EXERCISE INSTRUCTIONS:
Copy every line in the records below that contains the word "depth".

---+---

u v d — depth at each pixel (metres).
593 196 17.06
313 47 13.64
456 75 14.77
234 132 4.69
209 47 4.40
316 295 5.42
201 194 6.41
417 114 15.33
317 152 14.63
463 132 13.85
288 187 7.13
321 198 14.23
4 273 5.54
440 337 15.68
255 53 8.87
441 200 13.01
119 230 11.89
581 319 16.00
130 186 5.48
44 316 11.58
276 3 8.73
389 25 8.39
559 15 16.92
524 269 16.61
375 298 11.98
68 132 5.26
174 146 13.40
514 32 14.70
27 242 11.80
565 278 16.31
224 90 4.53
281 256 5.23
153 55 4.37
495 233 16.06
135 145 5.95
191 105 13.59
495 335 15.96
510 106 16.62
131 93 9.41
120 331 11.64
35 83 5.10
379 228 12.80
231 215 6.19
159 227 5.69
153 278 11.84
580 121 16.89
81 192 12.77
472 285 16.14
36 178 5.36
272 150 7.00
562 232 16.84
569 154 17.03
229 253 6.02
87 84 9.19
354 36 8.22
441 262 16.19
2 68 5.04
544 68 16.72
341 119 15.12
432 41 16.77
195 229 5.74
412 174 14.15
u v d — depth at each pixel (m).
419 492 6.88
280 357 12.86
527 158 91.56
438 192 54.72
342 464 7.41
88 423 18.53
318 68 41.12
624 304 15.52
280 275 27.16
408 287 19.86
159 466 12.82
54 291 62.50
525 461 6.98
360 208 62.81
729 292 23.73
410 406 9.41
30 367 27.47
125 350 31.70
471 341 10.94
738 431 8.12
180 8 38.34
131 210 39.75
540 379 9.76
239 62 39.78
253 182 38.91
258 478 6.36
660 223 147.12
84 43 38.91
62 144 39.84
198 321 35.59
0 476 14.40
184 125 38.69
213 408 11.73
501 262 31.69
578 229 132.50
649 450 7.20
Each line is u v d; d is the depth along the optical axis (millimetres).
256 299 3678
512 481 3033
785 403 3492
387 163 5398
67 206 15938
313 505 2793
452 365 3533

---+---

OUTPUT FOR THIS EXERCISE:
u v d — depth at each pixel (metres).
u v d — depth at each pixel (m).
Each line is u v d; d is the depth along the optical axis (millimetres).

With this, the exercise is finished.